Aryen hocha la tête, avec une forme de résignation. Faire changer d'avis cette femme semblait être une mission impossible lorsqu'elle avait finalement décidé quelque chose. Eh bien ... sans demander son reste, l'Exterminateur rebroussa chemin, saluant une dernière celle à qui il devait obeissance. Cette dernière le regarda partir. Deux jours ? C'était quand même long ... deux jours. Elle aurait presque voulu que tout se passe dès maintenant.
Elle soupira, une nouvelle fois.
***
Les Montagnes étaient bien visibles. Elles n'étaient plus très loin, maintenant ! Mydreï avançait d'un pas décidé. Il semblait bien plus déterminé qu'il ne l'était ces derniers jours, ce qui eu même pour don de surprendre son amie.
« Mydreï ... est-ce ... ça va ? » demanda Miréna, au bout de plusieurs minutes de marche, brisant ainsi le petit silence.
« Hein ? Oui, pourquoi ça n'irait pas ? » rétorqua l'intéressé, en se retournant.
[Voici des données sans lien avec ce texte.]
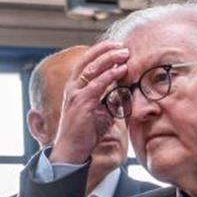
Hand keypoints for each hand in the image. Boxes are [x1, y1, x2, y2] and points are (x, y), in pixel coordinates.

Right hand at [50, 41, 129, 164]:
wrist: (71, 151)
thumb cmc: (85, 133)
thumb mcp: (99, 111)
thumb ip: (109, 99)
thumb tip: (125, 93)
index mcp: (74, 87)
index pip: (86, 62)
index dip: (100, 51)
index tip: (117, 46)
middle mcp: (72, 88)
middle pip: (87, 60)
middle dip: (106, 50)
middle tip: (123, 46)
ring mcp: (75, 95)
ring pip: (92, 68)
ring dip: (110, 59)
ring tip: (125, 54)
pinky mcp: (81, 104)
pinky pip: (97, 84)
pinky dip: (110, 75)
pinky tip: (121, 70)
« C'est juste que ... non, en fait, je ne sais pas. J'ai l'impression que tu as changé. »
« Changé ? Comment ça ? Je suis toujours le même, ne t'inquiètes pas. »
Après ce bref échange, peu productif, ils reprirent néanmoins leurs marches. Il ne fallait pas traîner sur ces sentiers de plus en plus escarpés. Heureusement qu'il n'y avait pas d'escalade à effectuer, cela aurait été très difficile, surtout pour Miréna, qui n'a pas vraiment reçu l'entraînement nécessaire pour effectuer pareil exercice.
En chemin, ils ne parlaient pas beaucoup. Chacun était concentré dans ses propres pensées, ses motivations. Miréna pensait toujours à l'Institut. A cette organisation si étrange ...
« Dis-moi, Mydreï. » commença la jeune femme.
« Je t'écoute. » répondit le jeune homme, tandis qu'ils continuaient leur route.
« Est-ce que tu sais comment Cynthia a terminé sa vie ? »
« ... Cynthia ? Celle de ton livre ? »
« Oui ... en fait, je ne sais pas comment elle finit. J'aurais aimé le savoir. »
« Désolé mais je ne connais pas grand chose à son sujet. » répondit le jeune homme, avec un peu de dépit dans son ton.
Miréna hocha la tête. Bon ... c'était normal, hein ? Pas évident de retrouver les traces de cette femme après des générations. Elle ne lui en voulait bien sûr pas ... mais, en revanche, quelque chose allait être plus ennuyeux. Tous d'eux s'arrêtèrent. Il y avait encore quelqu'un, devant eux. Cette situation ressemblait trop à celle qui a conduit à l'affrontement avec Raven. Mydreï sortit son épée aux pouvoirs du Dracolosse, prêt à se battre. L'ombre avançait de manière nonchalente vers eux, les mains dans les poches .. de sa blouse blanche.
Miréna écarquilla les yeux.
« Hahaha ... ça fait un moment ! Miréna Vrayden, Projet P-M-5 ! Que je suis content de te revoir ! »
Cet homme ... Le Docteur Aaron Reiken. Mais que faisait-il dans un endroit pareil ? C'était ... si étrange.